NanoString and Vizgen are 10x’s only market competitors for “single-cell spatial transcriptomics” platforms, which allow scientists to measure and map all of the gene activity in a particular tissue sample. The technology is designed to assist researchers in exploring biological processes and understanding disease.
Xenium In Situ was developed by 10x using technology from ReadCoor, which the company acquired in 2020. ReadCoor was founded by Harvard Medical School genetics professor George M. Church through a $20 million research grant from the National Institutes of Health.
When Church and Harvard jointly sought NIH funding in 2009, their application stated that Church was “committed” to making the innovations broadly available to researchers, including “technology transfer to industry, whereby companies incorporate the innovations into their products.”
But seven years later, Harvard agreed to license related patents exclusively to ReadCoor.
After NanoString and Vizgen launched their own similar platforms in 2019 and 2021, respectively, Harvard and 10x sued the companies in 2022, alleging that the new technologies had infringed upon the Xenium In Situ patent.
In response, NanoString and Vizgen accused Harvard and 10x of breaking a research agreement with the NIH that required “open and non-exclusive licensing” for innovations created with that funding.
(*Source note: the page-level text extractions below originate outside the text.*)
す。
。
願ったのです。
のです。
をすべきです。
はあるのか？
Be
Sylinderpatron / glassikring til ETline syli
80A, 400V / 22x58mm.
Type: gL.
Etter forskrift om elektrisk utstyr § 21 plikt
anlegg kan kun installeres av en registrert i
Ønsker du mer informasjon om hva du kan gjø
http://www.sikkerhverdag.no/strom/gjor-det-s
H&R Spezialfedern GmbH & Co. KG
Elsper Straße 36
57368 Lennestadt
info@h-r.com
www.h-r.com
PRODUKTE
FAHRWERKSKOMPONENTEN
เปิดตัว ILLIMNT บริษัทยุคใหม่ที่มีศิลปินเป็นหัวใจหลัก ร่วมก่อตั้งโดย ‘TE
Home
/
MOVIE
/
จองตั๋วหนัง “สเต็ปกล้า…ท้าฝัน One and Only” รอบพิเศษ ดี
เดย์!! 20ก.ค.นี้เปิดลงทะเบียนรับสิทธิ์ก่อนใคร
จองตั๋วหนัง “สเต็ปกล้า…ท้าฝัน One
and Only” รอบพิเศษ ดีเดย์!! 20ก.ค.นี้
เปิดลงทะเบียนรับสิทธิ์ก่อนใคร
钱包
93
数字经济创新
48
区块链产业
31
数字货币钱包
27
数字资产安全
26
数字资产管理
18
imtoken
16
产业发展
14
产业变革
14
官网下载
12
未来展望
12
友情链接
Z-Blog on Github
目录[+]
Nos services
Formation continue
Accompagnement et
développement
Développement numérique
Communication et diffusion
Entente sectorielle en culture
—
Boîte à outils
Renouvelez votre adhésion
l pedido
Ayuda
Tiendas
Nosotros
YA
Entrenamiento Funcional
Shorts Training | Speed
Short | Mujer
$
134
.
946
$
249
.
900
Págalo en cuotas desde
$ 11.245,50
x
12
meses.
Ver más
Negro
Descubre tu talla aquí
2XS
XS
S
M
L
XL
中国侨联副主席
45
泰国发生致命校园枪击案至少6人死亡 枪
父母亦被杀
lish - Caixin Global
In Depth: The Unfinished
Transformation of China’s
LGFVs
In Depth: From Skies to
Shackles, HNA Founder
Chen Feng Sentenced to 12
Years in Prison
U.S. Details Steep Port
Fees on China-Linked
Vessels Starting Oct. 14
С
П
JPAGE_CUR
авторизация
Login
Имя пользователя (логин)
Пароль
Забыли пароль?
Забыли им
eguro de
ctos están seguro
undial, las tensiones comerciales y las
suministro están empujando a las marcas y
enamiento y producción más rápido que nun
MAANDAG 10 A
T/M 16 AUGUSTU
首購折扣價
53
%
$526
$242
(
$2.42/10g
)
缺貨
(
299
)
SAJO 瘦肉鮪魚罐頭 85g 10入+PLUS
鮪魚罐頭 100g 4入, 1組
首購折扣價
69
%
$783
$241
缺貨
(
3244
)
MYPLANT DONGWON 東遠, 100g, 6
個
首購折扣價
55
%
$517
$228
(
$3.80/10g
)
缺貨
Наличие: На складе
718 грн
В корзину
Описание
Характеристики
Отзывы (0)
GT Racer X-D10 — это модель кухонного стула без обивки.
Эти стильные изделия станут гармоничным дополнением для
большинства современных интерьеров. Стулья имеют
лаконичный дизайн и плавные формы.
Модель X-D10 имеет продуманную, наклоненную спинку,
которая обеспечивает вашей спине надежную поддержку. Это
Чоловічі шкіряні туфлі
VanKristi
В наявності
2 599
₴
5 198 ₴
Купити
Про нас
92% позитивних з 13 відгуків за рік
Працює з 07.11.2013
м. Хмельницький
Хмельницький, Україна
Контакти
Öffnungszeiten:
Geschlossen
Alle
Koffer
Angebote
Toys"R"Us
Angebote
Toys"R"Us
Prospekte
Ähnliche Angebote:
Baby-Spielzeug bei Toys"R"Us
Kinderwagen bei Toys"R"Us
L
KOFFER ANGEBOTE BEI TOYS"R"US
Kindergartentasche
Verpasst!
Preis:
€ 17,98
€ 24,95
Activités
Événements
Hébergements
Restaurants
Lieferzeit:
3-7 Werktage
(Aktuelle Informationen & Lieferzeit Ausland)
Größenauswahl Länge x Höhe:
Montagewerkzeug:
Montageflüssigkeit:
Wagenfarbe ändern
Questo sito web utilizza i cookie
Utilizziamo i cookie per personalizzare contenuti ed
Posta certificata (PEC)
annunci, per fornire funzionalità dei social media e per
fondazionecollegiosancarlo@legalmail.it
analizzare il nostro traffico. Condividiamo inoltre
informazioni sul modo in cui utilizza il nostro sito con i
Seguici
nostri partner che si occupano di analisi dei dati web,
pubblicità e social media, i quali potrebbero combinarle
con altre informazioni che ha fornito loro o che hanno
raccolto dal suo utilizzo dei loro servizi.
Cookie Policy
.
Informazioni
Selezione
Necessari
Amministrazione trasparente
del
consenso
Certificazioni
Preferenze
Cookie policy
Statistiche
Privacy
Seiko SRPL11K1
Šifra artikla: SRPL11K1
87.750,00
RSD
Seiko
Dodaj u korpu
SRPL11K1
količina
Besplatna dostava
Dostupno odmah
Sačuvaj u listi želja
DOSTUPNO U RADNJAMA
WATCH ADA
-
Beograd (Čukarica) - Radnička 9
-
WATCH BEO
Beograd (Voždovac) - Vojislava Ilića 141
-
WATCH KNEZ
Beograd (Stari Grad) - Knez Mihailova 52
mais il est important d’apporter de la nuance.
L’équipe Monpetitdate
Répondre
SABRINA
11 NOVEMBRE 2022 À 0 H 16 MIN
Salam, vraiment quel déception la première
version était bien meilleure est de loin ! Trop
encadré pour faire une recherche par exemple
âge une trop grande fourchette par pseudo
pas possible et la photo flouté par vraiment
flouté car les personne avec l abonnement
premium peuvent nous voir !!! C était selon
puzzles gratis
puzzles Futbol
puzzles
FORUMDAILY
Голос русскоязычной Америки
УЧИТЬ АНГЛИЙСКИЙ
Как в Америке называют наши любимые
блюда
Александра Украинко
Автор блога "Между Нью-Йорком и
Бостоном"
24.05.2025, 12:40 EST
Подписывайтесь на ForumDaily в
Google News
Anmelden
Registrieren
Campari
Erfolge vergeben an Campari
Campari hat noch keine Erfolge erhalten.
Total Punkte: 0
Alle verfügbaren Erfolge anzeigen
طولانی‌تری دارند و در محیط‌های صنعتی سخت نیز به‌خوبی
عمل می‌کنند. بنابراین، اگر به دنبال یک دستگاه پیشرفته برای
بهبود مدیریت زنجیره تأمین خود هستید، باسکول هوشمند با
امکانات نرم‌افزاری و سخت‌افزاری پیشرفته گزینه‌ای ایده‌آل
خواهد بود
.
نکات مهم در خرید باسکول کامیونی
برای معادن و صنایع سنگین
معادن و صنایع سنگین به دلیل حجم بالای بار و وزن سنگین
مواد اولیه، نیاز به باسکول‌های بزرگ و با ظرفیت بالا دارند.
The companies alleged Harvard and 10x initially promised the NIH they would grant non-exclusive licenses for the patents, but then reneged and sued NanoString and Vizgen for patent infringement.
Vizgen and NanoString also alleged that Harvard and 10x attempted to monopolize the market by engaging in predatory and anticompetitive conduct — claims the court allowed to proceed.
Harvard Office of Technology Development spokesperson Kirsten L. Mabry declined to comment on the counterclaims.
NanoString President and CEO Brad Gray said in a press release that the court’s ruling “provides NanoString with another avenue for success in the case.”
“We’re pleased that the Court rejected 10x’s and Harvard’s attempts to keep these issues surrounding the NIH grant documents and their anticompetitive conduct and effect on the market out of the case,” he said.
In a press release, Vizgen said it was “pleased” with the court’s ruling on its counterclaims and “intends to continue to aggressively defend” its technology.
Despite allowing the antitrust claims to advance, Kennelly ruled that NanoString and Vizgen are not entitled to sue for breach of contract between Harvard and the NIH. The two companies, Kennelly decided, are not third-party beneficiaries of the original funding agreement that stipulated open licensing.
Chief Legal Officer of 10x Eric Whitaker said in a statement that the ruling was a “significant win.”
“The antitrust claims will face similar scrutiny, and 10x will move to dismiss them at the appropriate time,” he said.
Correction: September 6, 2023
A previous version of this article incorrectly stated that the lawsuits alleged Harvard and 10x promised NanoString and Vizgen they would grant non-exclusive licenses, but later reneged and sued for patent infringement. In fact, the lawsuit said that Harvard and 10x promised the National Institutes of Health they would create non-exclusive licenses.